Task >> Return the lines of the listing below exactly as they appear, beginning at the one with "fx_px: 2984" and stopping after the one with "exposure_s: 1/1585"; do not include pictures.

*** Block opens ***

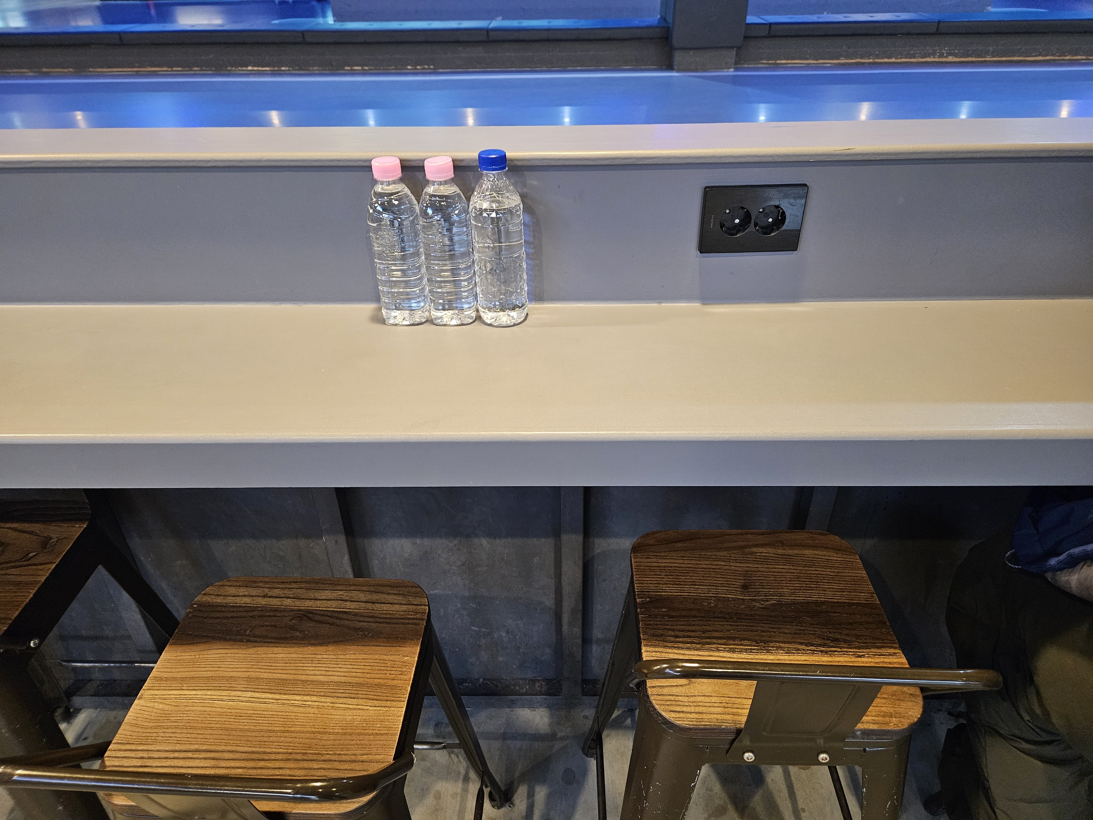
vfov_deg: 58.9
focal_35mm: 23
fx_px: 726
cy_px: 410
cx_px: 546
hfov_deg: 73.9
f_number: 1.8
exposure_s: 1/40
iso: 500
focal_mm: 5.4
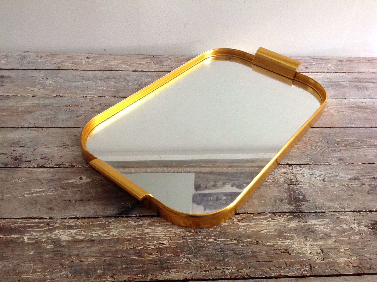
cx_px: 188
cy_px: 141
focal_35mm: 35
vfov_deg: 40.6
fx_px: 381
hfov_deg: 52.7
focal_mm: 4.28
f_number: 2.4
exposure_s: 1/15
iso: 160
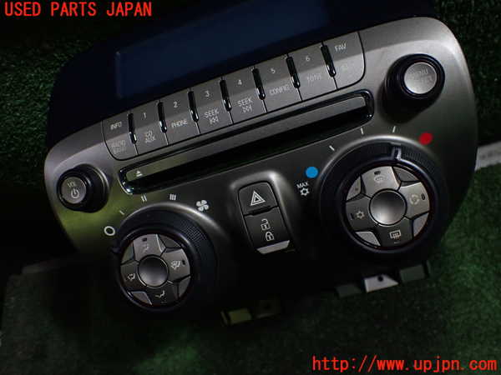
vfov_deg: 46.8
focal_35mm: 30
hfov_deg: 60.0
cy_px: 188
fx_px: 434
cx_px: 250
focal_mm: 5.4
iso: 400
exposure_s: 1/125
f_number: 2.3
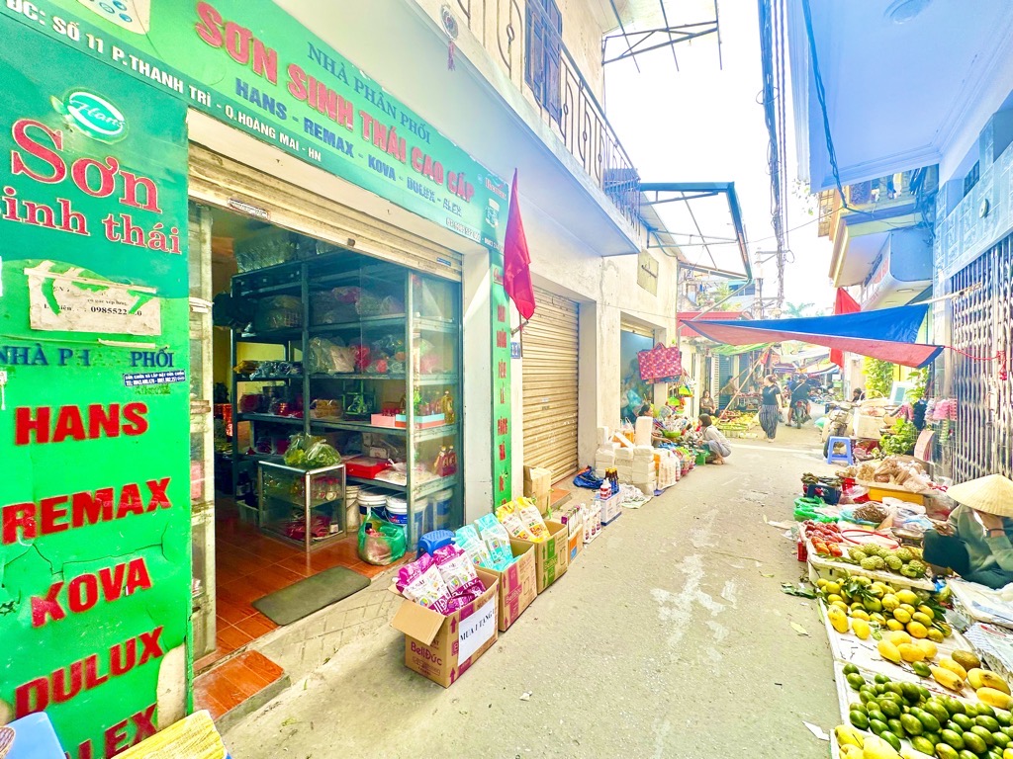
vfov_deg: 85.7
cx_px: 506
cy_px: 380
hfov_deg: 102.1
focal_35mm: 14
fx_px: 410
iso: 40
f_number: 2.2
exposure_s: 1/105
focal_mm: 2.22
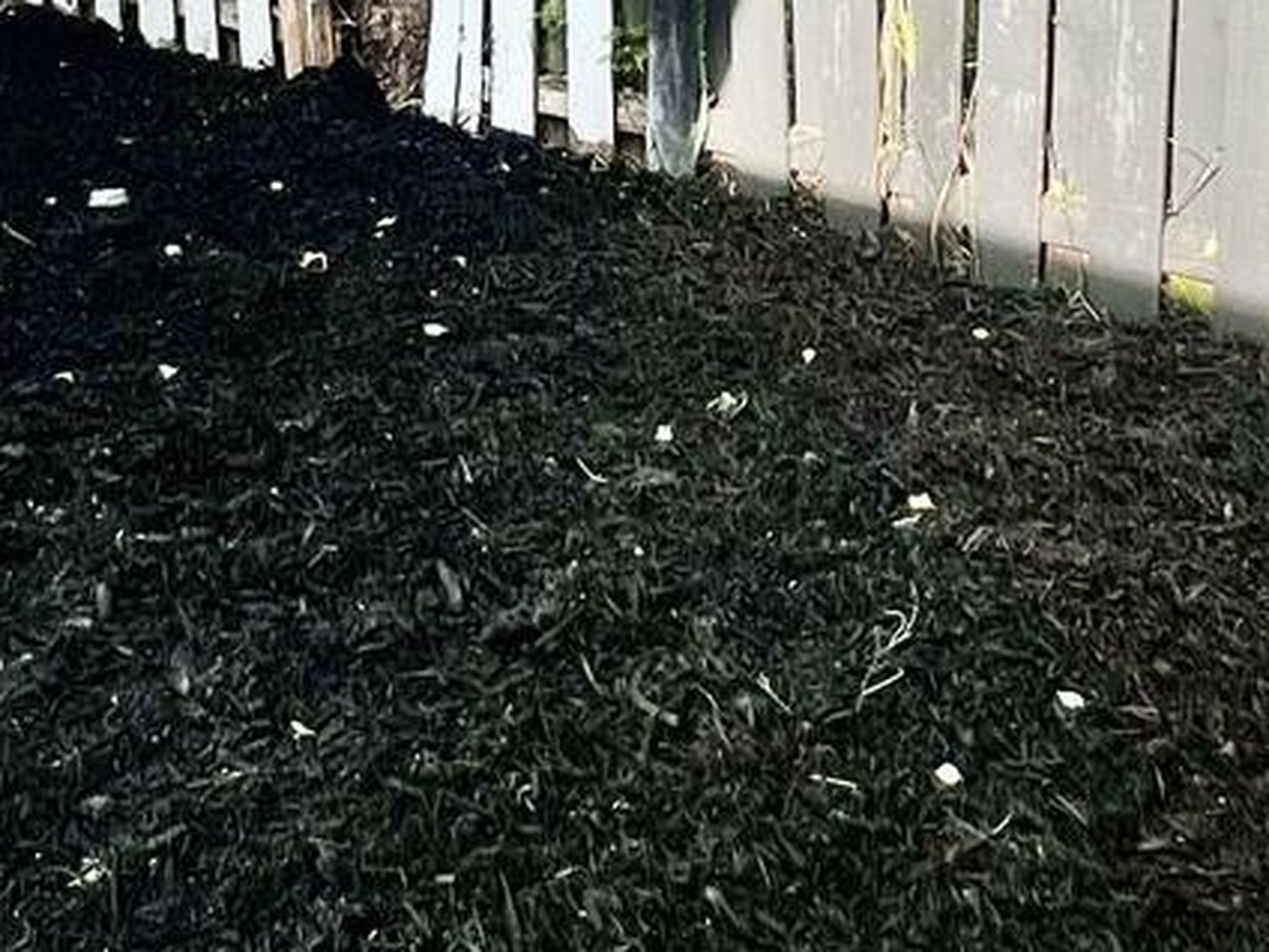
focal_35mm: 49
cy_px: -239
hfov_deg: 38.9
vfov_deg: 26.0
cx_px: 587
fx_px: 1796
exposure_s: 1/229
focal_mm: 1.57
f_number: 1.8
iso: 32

*** Block closes ***
*** Block opens ***

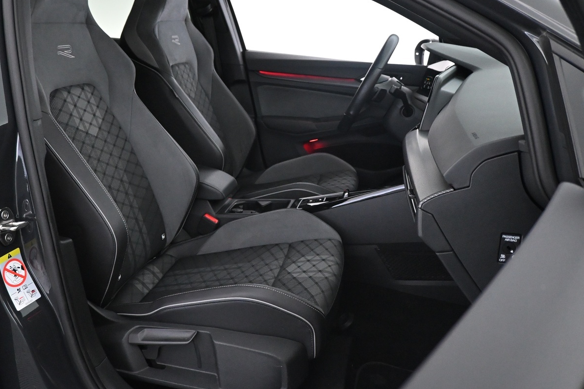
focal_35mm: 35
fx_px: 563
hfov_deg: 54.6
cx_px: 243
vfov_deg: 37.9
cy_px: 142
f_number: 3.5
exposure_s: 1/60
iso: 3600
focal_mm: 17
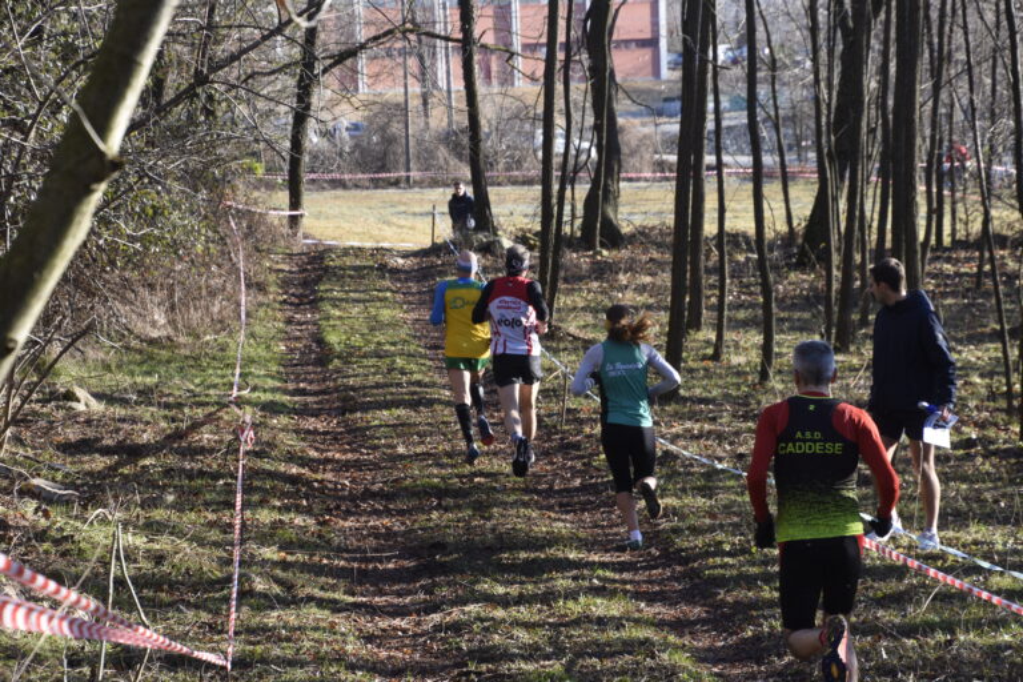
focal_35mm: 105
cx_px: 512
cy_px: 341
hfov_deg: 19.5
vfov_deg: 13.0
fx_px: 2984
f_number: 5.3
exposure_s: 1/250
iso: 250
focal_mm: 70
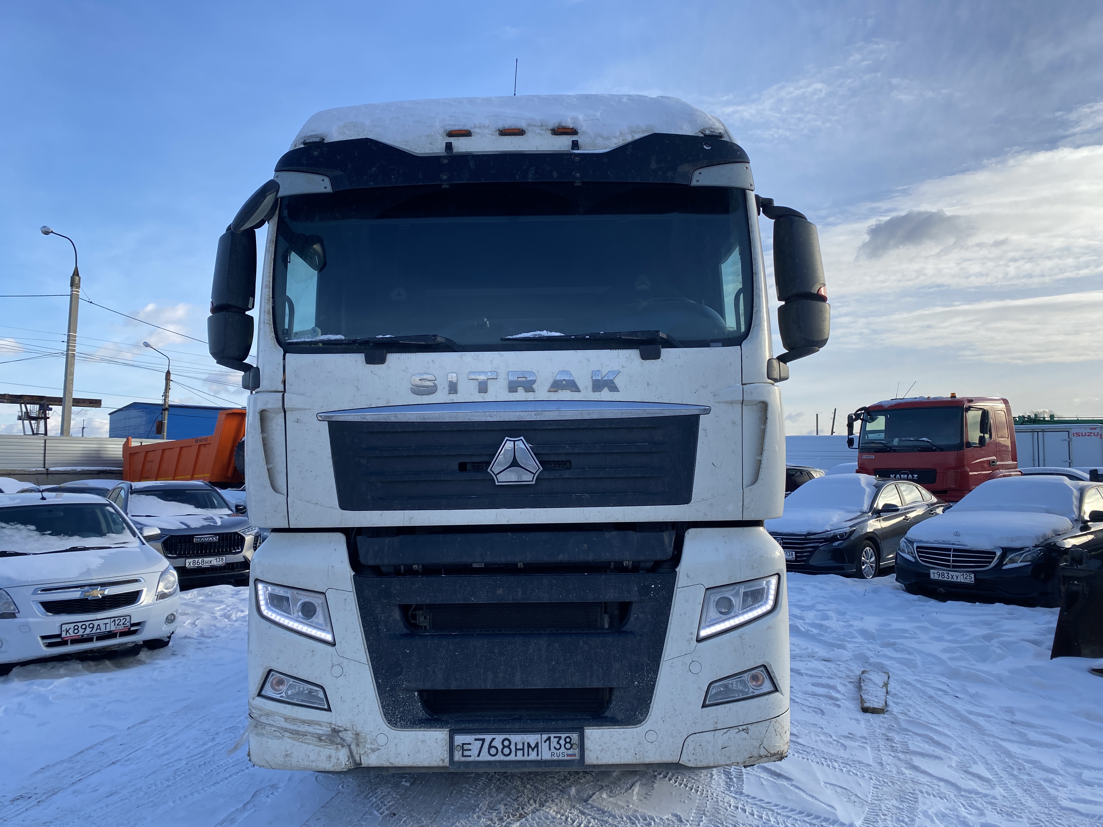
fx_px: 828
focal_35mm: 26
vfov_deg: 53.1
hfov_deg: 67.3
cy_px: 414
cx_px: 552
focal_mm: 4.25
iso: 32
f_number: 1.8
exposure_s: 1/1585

*** Block closes ***
*** Block opens ***

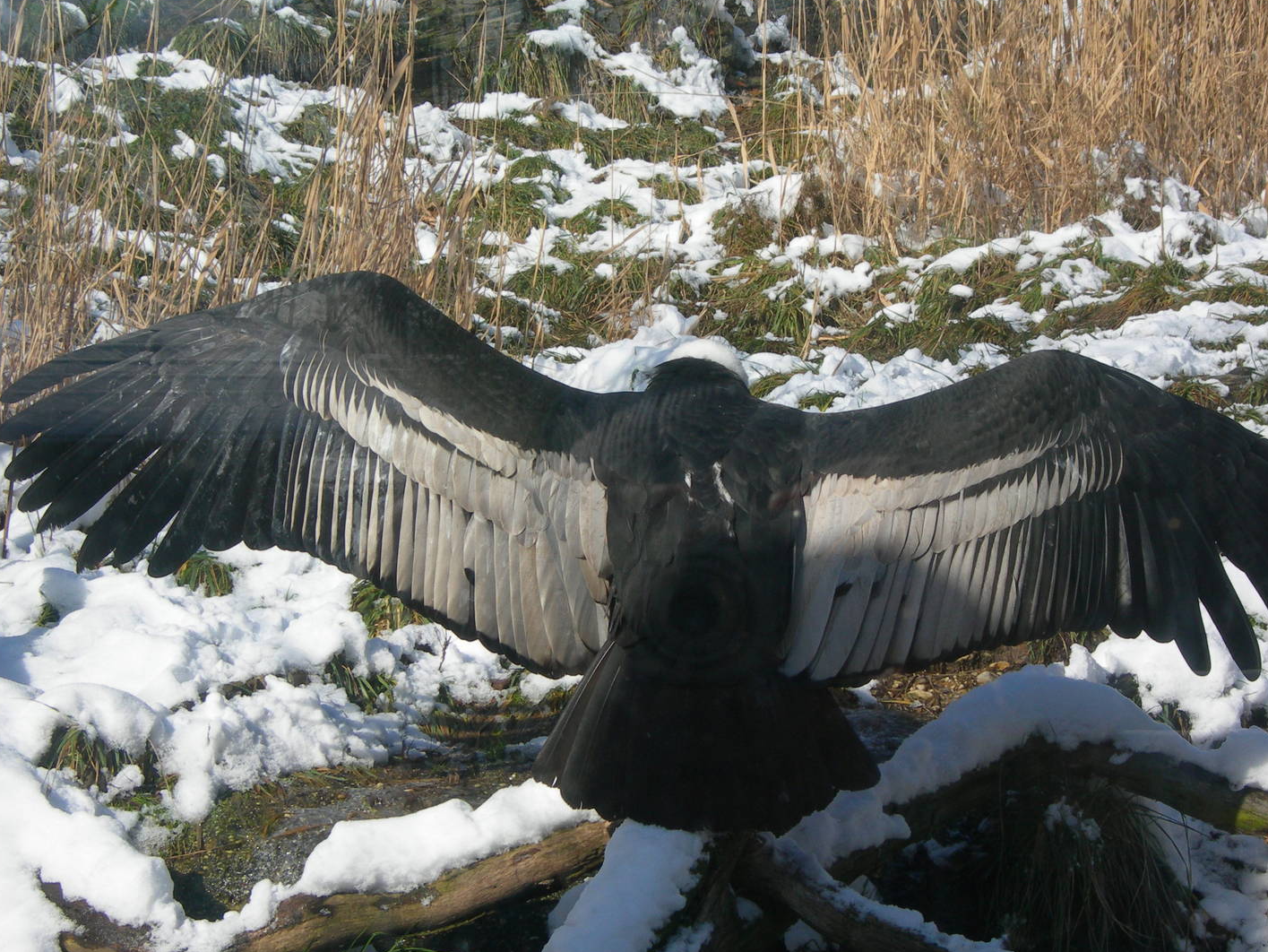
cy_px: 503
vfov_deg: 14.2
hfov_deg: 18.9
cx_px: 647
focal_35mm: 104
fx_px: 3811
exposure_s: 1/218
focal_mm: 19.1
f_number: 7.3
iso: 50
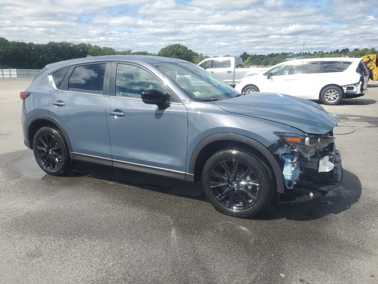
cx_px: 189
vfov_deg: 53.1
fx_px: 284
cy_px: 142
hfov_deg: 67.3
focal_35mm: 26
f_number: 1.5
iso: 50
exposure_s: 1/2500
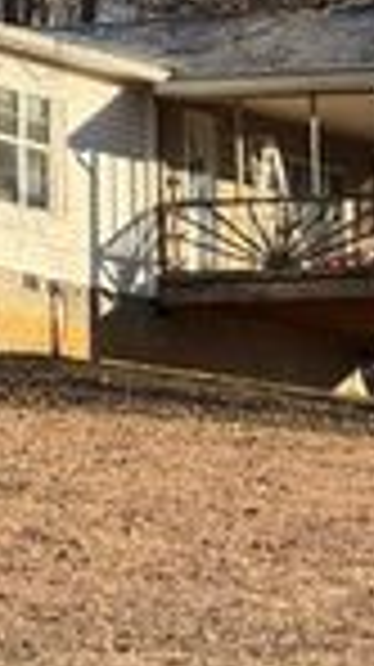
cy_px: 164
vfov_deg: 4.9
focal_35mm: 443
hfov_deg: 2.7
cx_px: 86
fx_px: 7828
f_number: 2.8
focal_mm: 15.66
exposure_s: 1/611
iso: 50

*** Block closes ***

Task output >>
fx_px: 2984
f_number: 5.3
exposure_s: 1/250
iso: 250
focal_mm: 70
fx_px: 828
focal_35mm: 26
vfov_deg: 53.1
hfov_deg: 67.3
cy_px: 414
cx_px: 552
focal_mm: 4.25
iso: 32
f_number: 1.8
exposure_s: 1/1585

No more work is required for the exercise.